Reflection questions
- Which crises are you currently rotating between without depth in any of them?
- Which one would you choose for depth if you had to write the choice down?
- What grief from a previous cycle remains un-closed in your body, and what would closure look like?
- Where is rotational guilt running the diet rather than chosen attention?
Frequently Asked Questions
Is it okay to focus on one crisis when there are many?
It is more than okay; it is closer to moral seriousness than degraded attention spread across all of them. The choice of focus is a stake; the depth is what makes the attention useful. Permit yourself one or two domains and trust the wider distribution to other carriers.
Is crisis cycling the same as compassion fatigue?
Related but not identical. Compassion fatigue describes a worker's depleted affective capacity. Crisis cycling describes the structural pattern in which the depletion is produced by un-closable rotation. The fatigue is the readout of the cycling.

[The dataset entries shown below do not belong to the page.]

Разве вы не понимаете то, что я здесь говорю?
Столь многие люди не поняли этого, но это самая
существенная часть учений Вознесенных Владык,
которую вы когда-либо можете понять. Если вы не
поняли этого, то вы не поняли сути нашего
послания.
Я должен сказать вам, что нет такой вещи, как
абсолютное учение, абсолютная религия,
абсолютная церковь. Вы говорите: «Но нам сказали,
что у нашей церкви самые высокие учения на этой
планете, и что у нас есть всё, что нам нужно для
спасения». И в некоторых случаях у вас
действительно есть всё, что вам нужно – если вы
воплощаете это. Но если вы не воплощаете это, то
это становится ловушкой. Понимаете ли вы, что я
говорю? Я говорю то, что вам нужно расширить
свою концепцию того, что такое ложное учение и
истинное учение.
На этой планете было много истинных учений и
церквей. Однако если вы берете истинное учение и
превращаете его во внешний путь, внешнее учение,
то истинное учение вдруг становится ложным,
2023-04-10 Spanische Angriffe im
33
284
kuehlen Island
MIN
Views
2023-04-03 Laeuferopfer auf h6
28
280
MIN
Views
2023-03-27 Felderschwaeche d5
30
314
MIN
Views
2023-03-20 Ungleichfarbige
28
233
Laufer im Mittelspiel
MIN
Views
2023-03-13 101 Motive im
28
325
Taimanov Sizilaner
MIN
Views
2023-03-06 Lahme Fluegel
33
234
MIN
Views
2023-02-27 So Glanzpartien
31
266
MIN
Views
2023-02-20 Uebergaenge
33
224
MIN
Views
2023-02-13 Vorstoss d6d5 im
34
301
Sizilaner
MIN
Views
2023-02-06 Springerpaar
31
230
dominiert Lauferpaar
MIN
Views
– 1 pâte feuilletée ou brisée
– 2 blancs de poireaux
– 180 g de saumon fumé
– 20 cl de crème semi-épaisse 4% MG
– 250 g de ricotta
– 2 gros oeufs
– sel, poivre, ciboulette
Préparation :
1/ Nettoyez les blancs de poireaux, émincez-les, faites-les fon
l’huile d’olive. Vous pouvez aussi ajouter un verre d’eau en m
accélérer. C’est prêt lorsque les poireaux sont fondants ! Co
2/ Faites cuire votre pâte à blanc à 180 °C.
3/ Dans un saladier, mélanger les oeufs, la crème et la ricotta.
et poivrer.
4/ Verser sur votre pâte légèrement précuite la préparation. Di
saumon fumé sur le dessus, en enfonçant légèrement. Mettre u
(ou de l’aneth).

How do I stop feeling guilty about the crisis I'm not paying attention to?
By naming the trade out loud. I have chosen depth in these domains; I am letting the others be held by others. The guilt does not vanish entirely; it stops driving the diet. The chosen focus becomes the answer the guilt is asking for.
Why does each new crisis push the previous one out of my mind?
Because the Threat System rotates to whichever signal is loudest in the present moment. Without a chosen depth structure, the loudest cycle wins by default. The previous cycles do not disappear; they sediment as residue.
How does this connect to Meaning Density?
Crisis cycling produces high effort with near-zero deposit and accumulating residue. No cycle closes. The Threat System is asked for witness with closure and given continuous witness without it. Density rises only when depth is chosen, cycles are closed, and the rotational architecture is replaced with bounded carrying.